**Task to carry out:**
Reproduce every line of the listing below word for word, omitting the pictures from your answer.

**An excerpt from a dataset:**
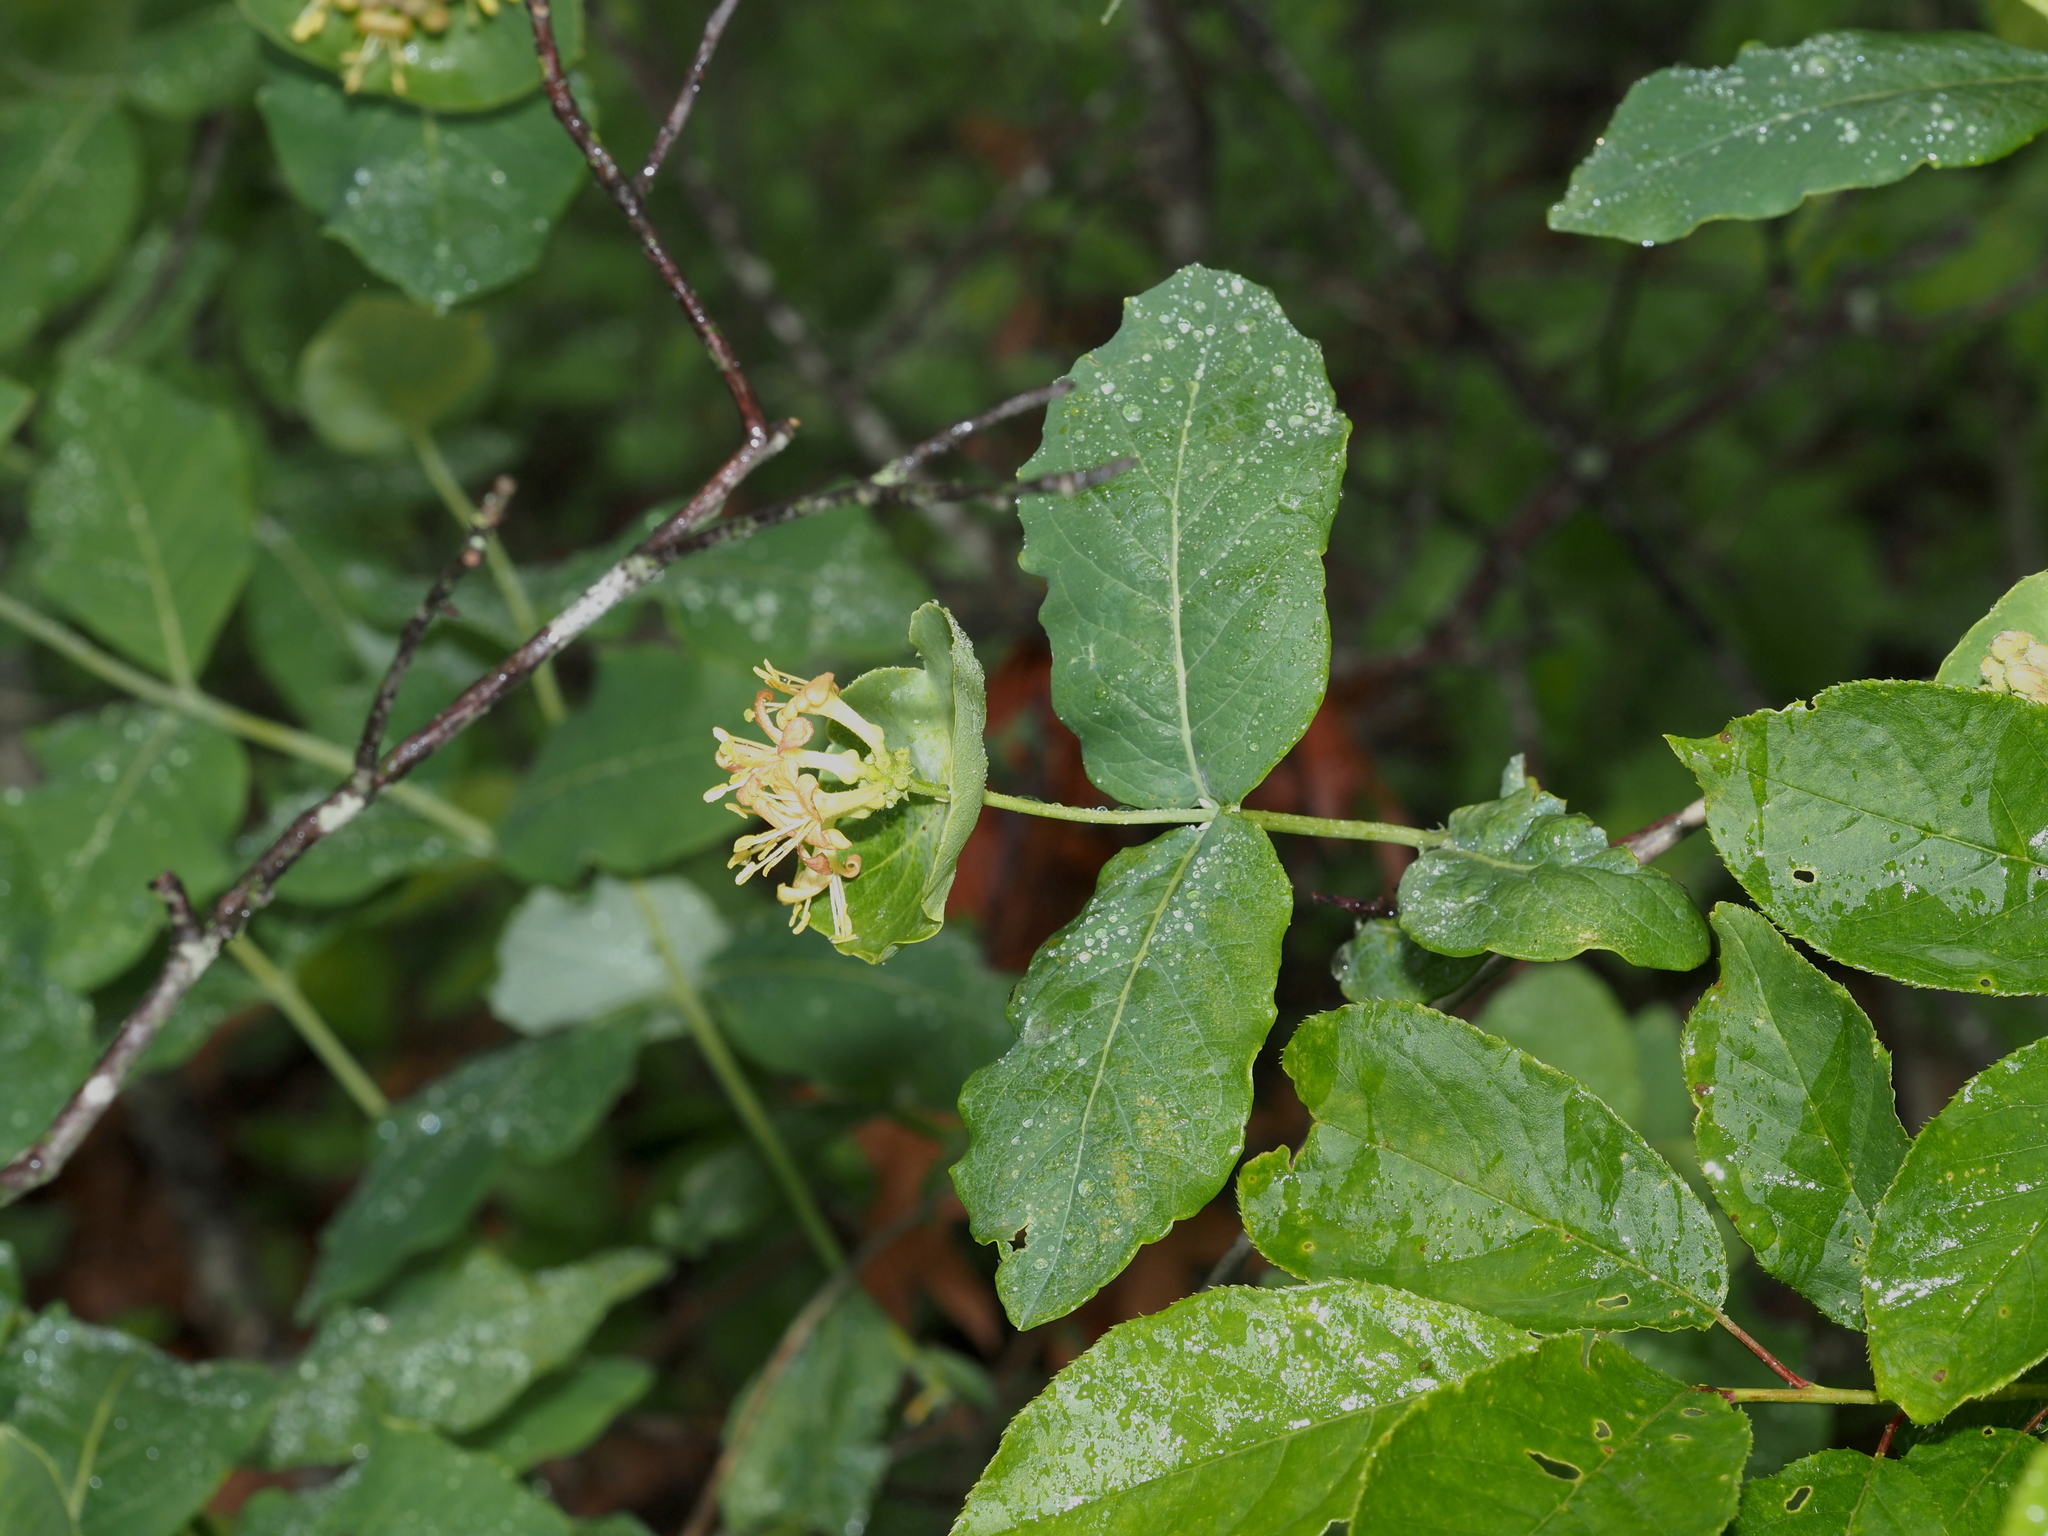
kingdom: Plantae
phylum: Tracheophyta
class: Magnoliopsida
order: Dipsacales
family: Caprifoliaceae
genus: Lonicera
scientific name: Lonicera dioica
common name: Limber honeysuckle
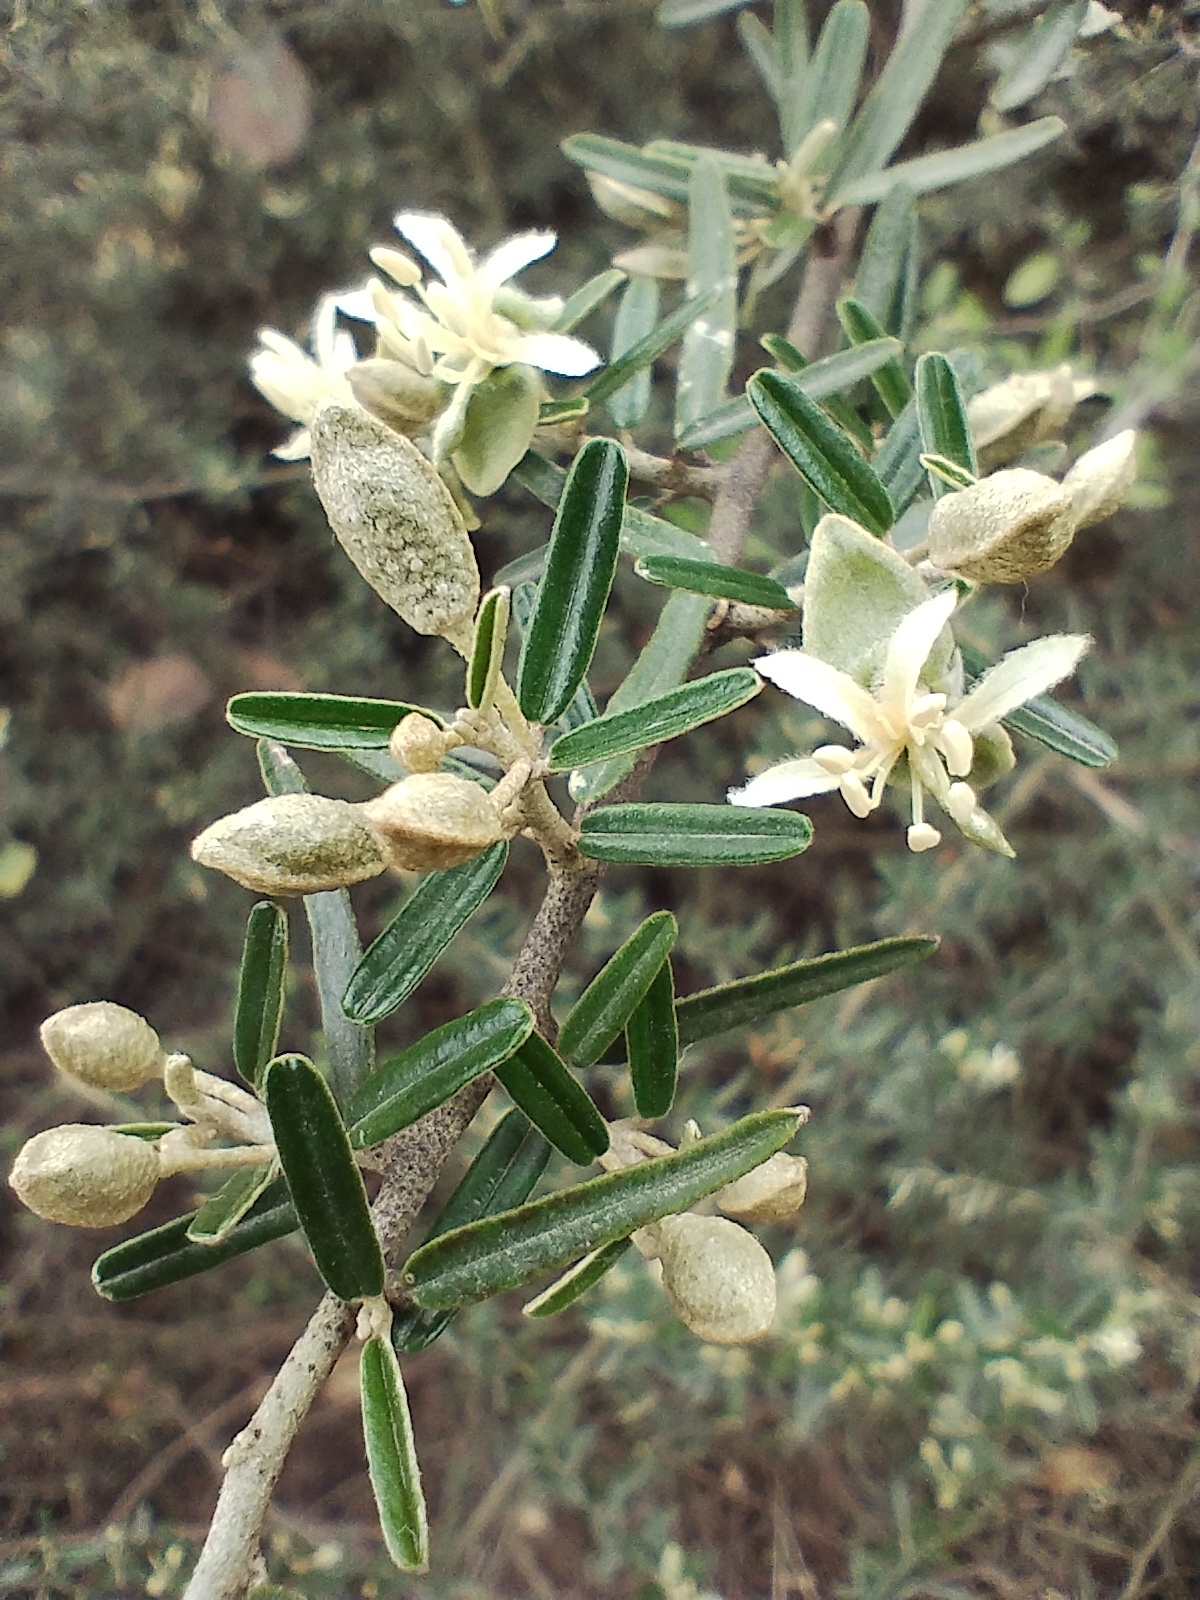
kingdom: Plantae
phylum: Tracheophyta
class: Magnoliopsida
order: Brassicales
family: Capparaceae
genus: Atamisquea
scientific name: Atamisquea emarginata
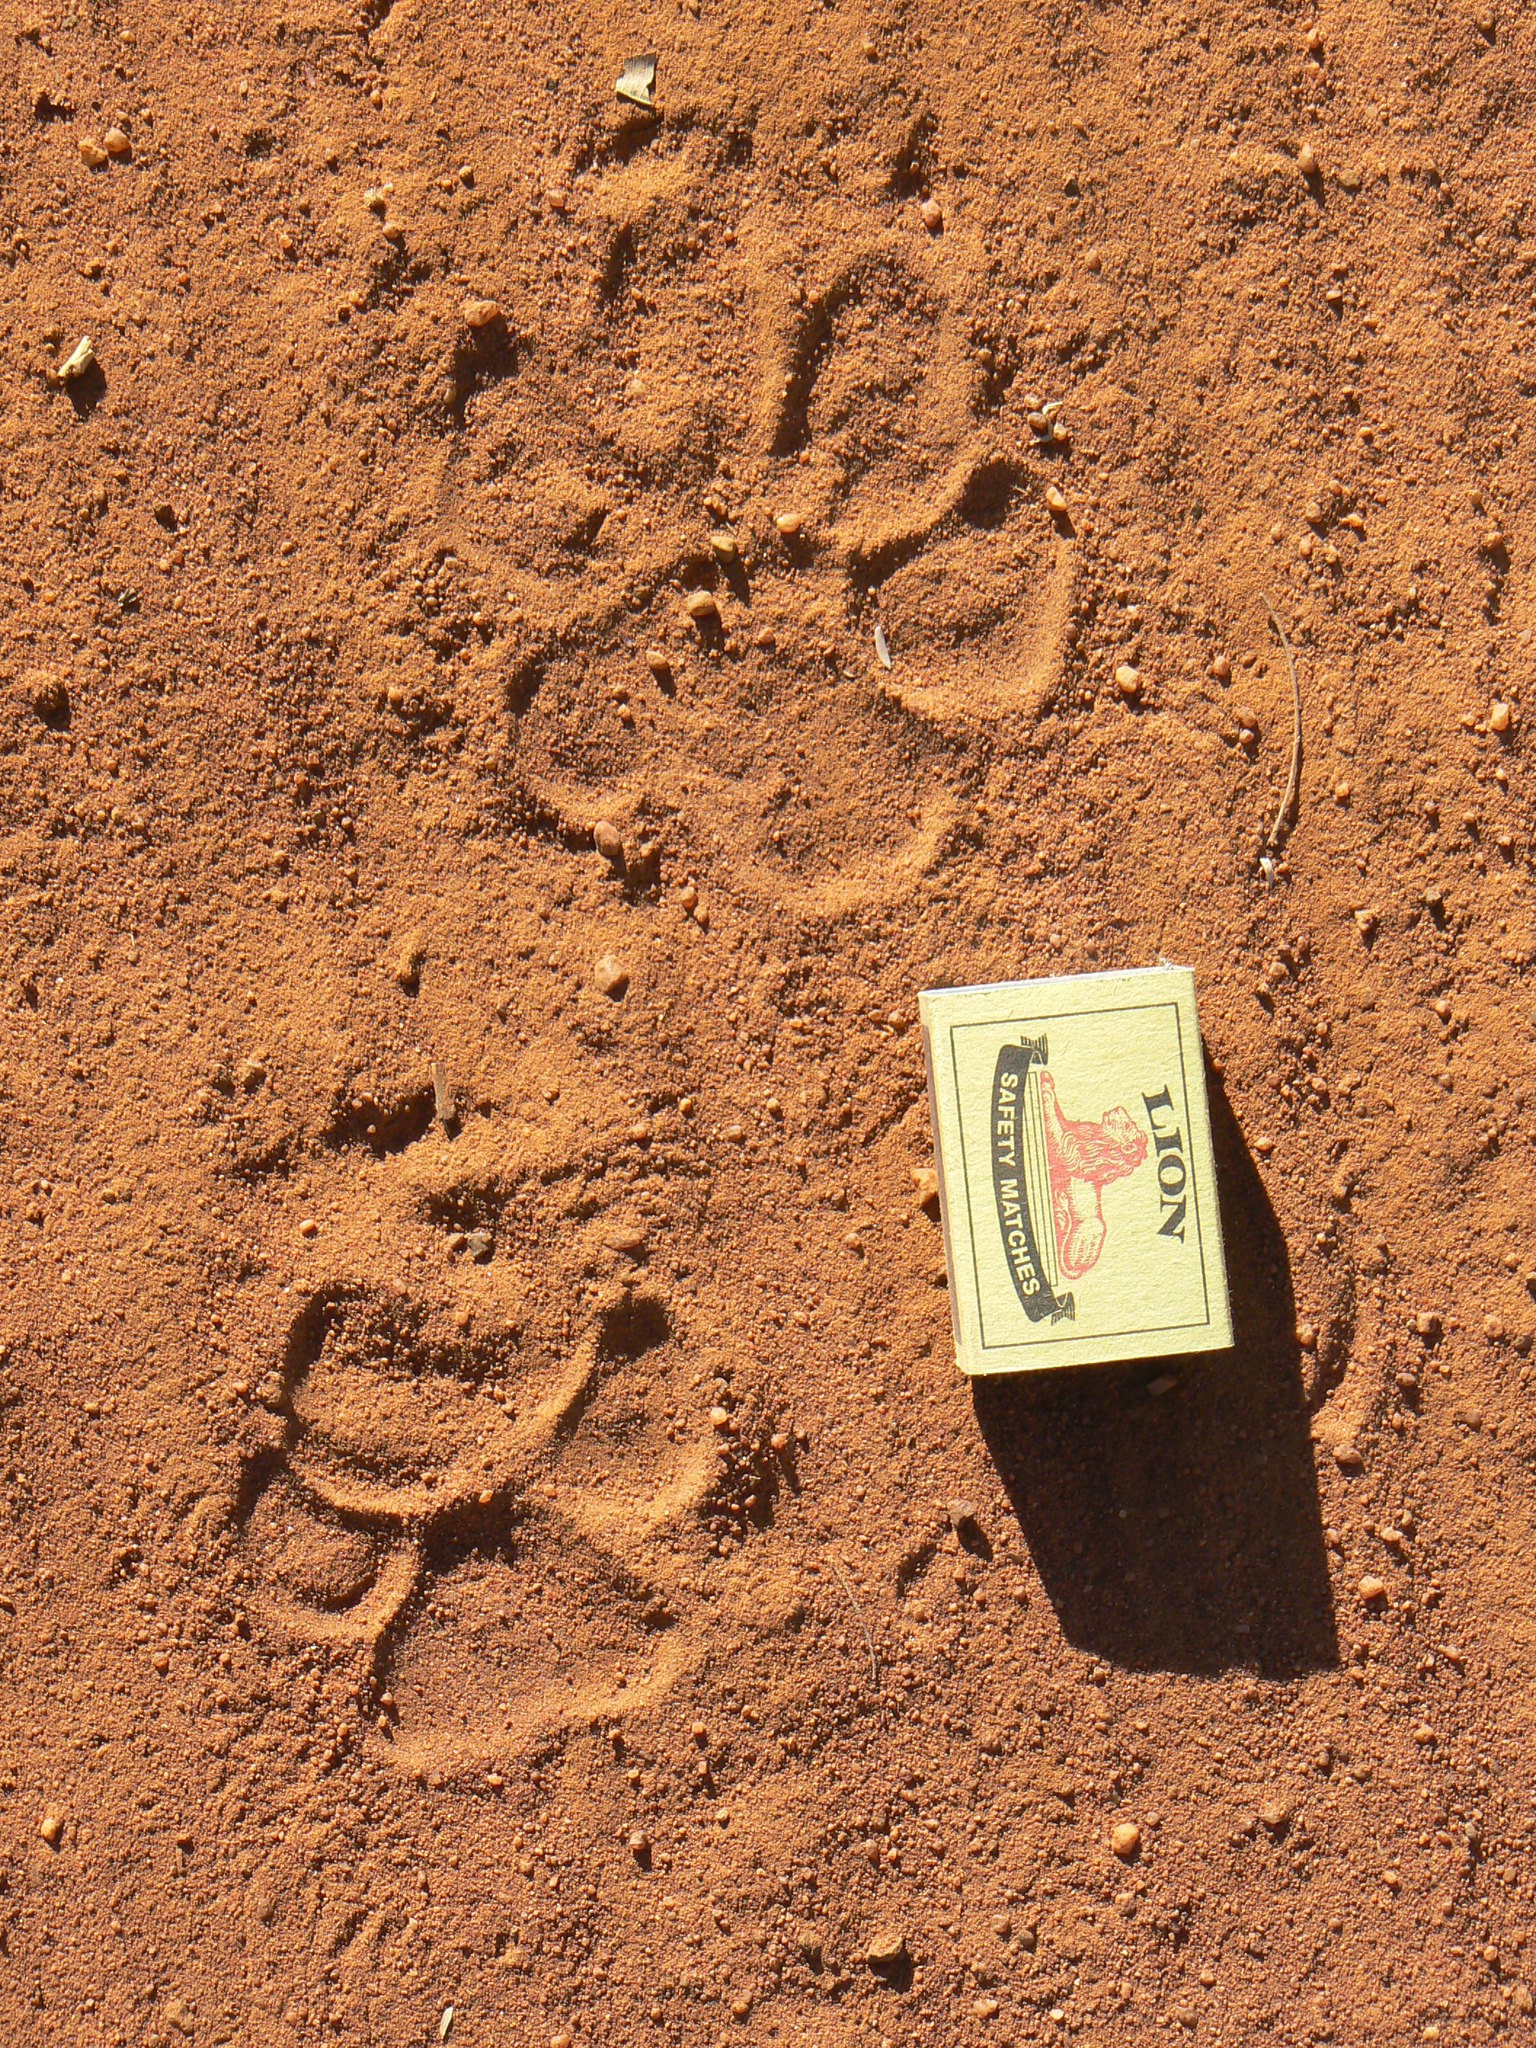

**Output of the exercise:**
kingdom: Plantae
phylum: Tracheophyta
class: Magnoliopsida
order: Dipsacales
family: Caprifoliaceae
genus: Lonicera
scientific name: Lonicera dioica
common name: Limber honeysuckle
kingdom: Plantae
phylum: Tracheophyta
class: Magnoliopsida
order: Brassicales
family: Capparaceae
genus: Atamisquea
scientific name: Atamisquea emarginata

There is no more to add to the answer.